> **Passage**
Effect of pemafibrate on high-density lipoprotein cholesterol levels and subspecies in a patient with cholesteryl ester transfer protein deficiency: A case report with mechanistic insights.

Cholesteryl ester transfer protein (CETP) deficiency is a representative molecular abnormality in familial hyperalphalipoproteinemia, a hereditary disorder of lipid metabolism characterized by markedly elevated plasma high-density lipoprotein cholesterol (HDL-C) levels. In this condition, dysfunction of CETP, which mediates the transfer of cholesteryl esters from HDL particles to apolipoprotein (Apo)B-containing lipoproteins, leads to the abnormal accumulation of HDL-C. These HDL particles are unusually large and enriched in cholesteryl esters, ApoCIII, and ApoE, whereas low-density lipoprotein (LDL) particles are small, depleted of cholesteryl esters, and enriched in triglycerides. Both HDL and LDL particles in CETP deficiency are functionally abnormal. Pemafibrate, a selective peroxisome proliferator-activated receptor α modulator, has consistently been demonstrated in clinical trials to increase HDL-C levels by 16% to 22% in patients with dyslipidemia and low baseline HDL-C. Herein, we describe the unexpected finding of a marked reduction in HDL-C levels in a patient with CETP deficiency following pemafibrate treatment. To better understand this paradoxical response, we analyzed the patient's clinical data and investigated potential mechanisms underlying pemafibrate's effects on HDL metabolism.

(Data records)
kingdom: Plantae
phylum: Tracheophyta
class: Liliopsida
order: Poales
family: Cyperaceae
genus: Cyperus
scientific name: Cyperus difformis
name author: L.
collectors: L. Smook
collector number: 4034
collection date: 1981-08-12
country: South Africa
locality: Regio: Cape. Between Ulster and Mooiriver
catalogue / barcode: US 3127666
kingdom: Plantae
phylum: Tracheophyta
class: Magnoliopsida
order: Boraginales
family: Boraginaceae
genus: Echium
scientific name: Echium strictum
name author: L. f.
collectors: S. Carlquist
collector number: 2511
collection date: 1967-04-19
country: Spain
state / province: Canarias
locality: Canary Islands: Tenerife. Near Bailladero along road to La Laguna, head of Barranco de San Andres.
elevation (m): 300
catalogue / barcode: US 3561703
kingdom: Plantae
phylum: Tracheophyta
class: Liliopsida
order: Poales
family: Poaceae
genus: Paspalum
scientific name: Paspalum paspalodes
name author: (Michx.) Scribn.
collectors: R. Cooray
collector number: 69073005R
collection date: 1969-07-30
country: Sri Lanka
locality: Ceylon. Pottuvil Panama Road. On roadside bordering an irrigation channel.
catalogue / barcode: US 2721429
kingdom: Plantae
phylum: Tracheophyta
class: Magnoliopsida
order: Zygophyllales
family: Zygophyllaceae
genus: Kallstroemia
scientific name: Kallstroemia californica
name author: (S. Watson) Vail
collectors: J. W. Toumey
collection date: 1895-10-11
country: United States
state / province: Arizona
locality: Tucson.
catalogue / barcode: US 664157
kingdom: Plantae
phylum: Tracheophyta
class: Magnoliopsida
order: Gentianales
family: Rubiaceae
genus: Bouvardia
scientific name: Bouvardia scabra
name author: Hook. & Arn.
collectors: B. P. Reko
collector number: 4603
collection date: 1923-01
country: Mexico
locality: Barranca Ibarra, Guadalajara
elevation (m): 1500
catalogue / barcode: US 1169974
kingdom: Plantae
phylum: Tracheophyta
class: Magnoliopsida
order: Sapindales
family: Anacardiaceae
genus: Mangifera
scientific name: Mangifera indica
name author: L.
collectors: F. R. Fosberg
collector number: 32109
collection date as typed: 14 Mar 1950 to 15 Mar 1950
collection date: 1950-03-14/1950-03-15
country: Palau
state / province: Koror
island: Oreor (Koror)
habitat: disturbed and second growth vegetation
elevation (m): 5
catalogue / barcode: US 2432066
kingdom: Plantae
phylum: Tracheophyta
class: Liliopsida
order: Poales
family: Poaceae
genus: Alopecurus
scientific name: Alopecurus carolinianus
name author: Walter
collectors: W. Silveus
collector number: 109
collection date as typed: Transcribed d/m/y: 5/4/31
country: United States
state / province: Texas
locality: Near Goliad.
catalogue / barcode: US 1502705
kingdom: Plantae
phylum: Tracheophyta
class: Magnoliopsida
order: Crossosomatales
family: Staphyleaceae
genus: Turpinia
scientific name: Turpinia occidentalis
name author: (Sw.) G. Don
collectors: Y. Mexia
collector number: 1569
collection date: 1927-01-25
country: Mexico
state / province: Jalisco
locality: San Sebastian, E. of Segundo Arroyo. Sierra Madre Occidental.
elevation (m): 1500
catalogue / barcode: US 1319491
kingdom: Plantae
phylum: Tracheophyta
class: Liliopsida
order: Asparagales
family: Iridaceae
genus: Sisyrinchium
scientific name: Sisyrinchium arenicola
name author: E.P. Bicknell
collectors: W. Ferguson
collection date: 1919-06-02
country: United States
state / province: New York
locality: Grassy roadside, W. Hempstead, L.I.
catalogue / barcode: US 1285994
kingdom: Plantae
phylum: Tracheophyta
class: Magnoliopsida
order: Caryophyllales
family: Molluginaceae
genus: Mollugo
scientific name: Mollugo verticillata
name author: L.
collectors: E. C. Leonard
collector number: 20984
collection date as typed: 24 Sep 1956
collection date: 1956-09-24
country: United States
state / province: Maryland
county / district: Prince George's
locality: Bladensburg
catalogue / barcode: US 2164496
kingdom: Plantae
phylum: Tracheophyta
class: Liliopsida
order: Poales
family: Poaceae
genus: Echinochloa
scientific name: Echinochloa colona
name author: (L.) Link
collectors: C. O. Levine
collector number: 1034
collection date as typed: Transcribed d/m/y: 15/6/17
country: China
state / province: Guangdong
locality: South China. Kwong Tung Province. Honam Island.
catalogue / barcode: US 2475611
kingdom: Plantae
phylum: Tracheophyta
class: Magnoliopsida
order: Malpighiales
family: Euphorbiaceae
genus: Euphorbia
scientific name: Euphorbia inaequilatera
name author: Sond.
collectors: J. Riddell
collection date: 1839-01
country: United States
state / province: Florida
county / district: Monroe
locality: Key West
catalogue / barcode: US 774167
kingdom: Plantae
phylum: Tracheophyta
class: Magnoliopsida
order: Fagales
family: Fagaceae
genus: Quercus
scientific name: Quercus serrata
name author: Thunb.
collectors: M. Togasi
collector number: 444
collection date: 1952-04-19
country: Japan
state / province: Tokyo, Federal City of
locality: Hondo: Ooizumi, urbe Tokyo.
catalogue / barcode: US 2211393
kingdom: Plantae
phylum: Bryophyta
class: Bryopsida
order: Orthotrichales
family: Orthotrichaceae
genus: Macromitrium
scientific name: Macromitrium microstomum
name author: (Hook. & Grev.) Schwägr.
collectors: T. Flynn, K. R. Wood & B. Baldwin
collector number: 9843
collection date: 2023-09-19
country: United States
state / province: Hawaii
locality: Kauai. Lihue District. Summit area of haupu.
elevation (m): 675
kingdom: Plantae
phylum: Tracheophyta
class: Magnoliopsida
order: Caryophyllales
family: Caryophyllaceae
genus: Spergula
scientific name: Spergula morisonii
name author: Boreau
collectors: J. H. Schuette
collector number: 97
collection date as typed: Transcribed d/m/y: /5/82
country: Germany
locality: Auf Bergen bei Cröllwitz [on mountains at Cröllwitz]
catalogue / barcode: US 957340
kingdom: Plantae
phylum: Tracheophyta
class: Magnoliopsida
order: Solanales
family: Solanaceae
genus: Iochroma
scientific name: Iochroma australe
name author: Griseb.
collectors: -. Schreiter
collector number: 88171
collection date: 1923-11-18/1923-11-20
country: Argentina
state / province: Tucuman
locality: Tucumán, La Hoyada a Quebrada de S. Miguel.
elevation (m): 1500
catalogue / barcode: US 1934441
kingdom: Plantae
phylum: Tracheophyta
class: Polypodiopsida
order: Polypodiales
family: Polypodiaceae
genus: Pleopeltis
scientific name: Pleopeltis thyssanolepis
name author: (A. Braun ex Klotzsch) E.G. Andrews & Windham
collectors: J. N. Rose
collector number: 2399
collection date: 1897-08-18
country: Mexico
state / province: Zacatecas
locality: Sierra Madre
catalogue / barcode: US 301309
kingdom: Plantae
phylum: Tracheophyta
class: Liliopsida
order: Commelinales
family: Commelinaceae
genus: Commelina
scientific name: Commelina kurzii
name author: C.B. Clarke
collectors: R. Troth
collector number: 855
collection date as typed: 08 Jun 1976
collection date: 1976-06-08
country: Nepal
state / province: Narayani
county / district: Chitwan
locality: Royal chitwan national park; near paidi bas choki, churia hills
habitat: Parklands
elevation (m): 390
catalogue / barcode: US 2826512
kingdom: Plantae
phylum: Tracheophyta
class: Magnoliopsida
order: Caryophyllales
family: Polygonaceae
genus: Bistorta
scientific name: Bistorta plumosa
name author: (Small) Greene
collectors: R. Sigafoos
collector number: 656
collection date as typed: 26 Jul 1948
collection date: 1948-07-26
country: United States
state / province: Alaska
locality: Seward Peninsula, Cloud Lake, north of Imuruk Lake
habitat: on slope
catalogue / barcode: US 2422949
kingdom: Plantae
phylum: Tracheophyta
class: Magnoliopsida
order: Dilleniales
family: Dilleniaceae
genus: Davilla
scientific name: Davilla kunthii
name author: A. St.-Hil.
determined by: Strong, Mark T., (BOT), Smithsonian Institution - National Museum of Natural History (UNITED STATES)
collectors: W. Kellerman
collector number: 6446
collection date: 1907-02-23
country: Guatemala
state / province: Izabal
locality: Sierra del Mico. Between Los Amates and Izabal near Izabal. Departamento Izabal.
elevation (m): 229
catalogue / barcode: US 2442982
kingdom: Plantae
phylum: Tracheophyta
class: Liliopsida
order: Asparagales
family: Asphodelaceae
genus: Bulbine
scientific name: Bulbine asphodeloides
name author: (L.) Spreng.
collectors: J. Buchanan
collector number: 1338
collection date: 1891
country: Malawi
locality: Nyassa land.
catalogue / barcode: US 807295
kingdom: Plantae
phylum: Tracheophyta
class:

> **Tasks**
[1] Transcribe the stretch of the case report from "Effect of pemafibrate" through "with mechanistic insights.".
[2] Answer these questions from the case report:
(a) Which protein moves cholesteryl esters from HDL particles to ApoB-containing lipoproteins?
(b) By how much has pemafibrate raised HDL-C levels in clinical trials?
(c) What happened to the patient's HDL-C levels after pemafibrate treatment?

> **Results by task**
[1]
Effect of pemafibrate on high-density lipoprotein cholesterol levels and subspecies in a patient with cholesteryl ester transfer protein deficiency: A case report with mechanistic insights.

[2]
(a) Cholesteryl ester transfer protein (CETP)
(b) By 16% to 22%
(c) They dropped markedly.